Она открыла чемодан и долго выставляла на тумбочку у кровати флакончики разной величины, формы, цвета, с круглыми, плоскими и тоненькими многогранными крышечками. Потом, выкурив сигарету, стала развешивать в шкафу платья, юбки, джинсы, кофточки.
– Сколько ты с собой набрала!
– А как же? Ведь у нас с тобой свадебное путешествие! Не смотри, я разденусь. А впрочем, – она сняла через голову платье, – если хочешь, можешь не отворачиваться. Ты ведь мой муж, а родного мужа глупо стесняться.
– Нет ничего глупее, – согласился я, чувствуя, что краснею, и отвернулся к окну. Спросил: – А бывают и неродные мужья?
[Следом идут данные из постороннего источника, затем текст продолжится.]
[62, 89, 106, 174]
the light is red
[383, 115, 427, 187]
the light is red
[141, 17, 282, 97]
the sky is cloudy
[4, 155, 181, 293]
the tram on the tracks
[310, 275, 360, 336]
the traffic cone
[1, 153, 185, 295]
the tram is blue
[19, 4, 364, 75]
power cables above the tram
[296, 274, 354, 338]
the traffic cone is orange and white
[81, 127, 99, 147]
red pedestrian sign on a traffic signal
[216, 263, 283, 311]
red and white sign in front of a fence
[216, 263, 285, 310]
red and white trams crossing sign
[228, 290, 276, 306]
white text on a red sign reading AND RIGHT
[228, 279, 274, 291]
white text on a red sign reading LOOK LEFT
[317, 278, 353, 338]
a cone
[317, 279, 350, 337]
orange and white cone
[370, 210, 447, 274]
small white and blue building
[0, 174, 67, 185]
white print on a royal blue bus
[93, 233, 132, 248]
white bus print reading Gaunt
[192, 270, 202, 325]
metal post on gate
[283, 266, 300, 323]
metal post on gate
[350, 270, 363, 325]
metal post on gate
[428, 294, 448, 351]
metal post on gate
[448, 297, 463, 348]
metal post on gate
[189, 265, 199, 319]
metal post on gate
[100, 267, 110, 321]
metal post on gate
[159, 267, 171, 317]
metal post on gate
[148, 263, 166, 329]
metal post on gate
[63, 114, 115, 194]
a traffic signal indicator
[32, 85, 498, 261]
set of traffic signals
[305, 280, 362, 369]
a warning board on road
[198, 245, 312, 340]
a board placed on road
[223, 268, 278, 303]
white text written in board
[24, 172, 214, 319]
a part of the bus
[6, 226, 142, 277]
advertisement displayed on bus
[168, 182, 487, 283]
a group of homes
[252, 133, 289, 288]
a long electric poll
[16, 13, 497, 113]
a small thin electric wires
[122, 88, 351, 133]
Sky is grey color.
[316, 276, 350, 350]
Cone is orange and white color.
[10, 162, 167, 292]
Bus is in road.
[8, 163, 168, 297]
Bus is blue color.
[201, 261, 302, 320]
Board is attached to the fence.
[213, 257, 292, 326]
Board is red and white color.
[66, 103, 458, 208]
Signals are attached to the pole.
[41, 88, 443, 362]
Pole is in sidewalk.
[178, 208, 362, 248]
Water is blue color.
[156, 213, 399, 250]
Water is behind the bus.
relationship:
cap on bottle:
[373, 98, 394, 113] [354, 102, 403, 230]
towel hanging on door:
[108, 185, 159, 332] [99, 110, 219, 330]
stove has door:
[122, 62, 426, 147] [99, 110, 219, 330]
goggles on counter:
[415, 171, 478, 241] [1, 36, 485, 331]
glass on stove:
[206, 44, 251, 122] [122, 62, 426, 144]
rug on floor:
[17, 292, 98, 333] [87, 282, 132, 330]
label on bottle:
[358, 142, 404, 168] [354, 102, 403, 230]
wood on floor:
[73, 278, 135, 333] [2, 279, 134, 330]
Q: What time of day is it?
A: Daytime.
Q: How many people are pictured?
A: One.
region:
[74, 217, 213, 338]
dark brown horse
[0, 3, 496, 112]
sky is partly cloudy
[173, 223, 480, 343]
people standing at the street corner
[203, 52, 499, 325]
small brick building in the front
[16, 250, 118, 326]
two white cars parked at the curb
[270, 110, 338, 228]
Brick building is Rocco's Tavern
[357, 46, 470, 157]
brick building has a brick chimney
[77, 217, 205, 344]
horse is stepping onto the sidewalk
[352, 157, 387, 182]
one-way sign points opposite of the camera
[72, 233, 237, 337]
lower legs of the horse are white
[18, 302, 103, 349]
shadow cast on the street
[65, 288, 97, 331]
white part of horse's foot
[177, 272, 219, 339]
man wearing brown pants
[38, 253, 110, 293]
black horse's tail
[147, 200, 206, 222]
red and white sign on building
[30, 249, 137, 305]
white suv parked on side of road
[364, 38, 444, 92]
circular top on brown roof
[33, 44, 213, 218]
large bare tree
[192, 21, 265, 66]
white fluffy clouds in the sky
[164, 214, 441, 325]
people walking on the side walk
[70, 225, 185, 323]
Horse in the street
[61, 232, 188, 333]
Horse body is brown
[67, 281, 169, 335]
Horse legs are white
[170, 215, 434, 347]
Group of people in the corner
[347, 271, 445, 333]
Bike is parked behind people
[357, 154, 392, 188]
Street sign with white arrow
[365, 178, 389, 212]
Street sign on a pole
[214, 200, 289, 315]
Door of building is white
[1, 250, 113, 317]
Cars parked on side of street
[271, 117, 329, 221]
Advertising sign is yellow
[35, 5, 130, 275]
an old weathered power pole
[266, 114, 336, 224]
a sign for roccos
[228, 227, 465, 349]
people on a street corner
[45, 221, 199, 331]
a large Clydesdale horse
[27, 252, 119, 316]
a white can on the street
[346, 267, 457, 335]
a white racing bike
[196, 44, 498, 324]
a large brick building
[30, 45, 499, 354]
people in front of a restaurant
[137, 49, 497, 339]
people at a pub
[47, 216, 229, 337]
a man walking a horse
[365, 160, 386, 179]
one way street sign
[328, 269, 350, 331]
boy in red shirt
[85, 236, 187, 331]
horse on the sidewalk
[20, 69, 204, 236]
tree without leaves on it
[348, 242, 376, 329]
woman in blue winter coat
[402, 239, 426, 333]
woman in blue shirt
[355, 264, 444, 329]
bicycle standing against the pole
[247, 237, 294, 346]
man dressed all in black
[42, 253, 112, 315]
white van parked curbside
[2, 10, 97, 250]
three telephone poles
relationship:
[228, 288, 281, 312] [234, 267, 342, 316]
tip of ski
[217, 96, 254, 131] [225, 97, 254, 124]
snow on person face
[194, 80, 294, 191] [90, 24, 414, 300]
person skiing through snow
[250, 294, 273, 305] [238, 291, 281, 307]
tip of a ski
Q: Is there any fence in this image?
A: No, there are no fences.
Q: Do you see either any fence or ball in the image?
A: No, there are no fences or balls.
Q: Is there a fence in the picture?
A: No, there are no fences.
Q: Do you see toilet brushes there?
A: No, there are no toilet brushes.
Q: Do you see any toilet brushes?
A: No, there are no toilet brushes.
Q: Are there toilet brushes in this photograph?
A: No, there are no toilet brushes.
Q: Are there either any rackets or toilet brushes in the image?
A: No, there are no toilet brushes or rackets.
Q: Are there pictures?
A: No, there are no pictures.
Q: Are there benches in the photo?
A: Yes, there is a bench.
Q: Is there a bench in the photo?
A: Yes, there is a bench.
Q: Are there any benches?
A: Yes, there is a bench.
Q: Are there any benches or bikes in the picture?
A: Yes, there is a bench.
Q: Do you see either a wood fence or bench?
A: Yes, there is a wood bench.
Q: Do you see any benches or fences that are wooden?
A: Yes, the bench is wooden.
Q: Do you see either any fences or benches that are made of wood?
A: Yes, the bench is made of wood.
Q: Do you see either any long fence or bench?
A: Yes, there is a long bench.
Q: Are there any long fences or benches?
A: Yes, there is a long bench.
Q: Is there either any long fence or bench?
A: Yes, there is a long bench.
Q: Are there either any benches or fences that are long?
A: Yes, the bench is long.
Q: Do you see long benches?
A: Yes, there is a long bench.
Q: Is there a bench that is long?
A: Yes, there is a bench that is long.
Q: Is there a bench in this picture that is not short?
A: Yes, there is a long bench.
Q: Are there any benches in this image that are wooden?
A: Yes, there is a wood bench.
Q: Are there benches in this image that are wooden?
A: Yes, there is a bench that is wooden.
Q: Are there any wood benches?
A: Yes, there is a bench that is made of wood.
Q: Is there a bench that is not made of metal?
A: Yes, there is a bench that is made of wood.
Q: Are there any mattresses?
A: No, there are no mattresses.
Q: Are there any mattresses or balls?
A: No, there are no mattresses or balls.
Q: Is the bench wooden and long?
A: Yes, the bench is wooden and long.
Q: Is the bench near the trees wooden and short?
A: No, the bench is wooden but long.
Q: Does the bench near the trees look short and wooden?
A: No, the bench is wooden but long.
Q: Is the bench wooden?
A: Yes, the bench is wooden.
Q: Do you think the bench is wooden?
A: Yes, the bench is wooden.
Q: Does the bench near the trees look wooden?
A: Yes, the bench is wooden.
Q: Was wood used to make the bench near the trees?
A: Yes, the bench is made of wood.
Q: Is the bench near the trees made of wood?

– Сколько угодно. Красиво, когда женщина в чулках, правда? У меня только одна пара, а колготок целая куча. Ты мне подаришь красивые чулки? Почему ты отвернулся? Тебе неприятно на меня смотреть?
– Дурочка ты.
– Из переулочка. Расстегни.
Я подошел, расстегнул, она посмотрела на меня через плечо, почти в упор. Я сжал ее голову ладонями, приблизил лицо к лицу так, что носы наши сплющились, глаза стали огромными и черными, и зовущими, и я не выдержал – резко развернул, привлек к себе всю, обнаженную, упругую, теплую, стал целовать, шептать что-то умоляющее, безумное, и поднял ее на руки, понес, целуя, но с криком "псих ненормальный!" она яростно вырвалась, оцарапав мне щеку до крови, и убежала в ванную.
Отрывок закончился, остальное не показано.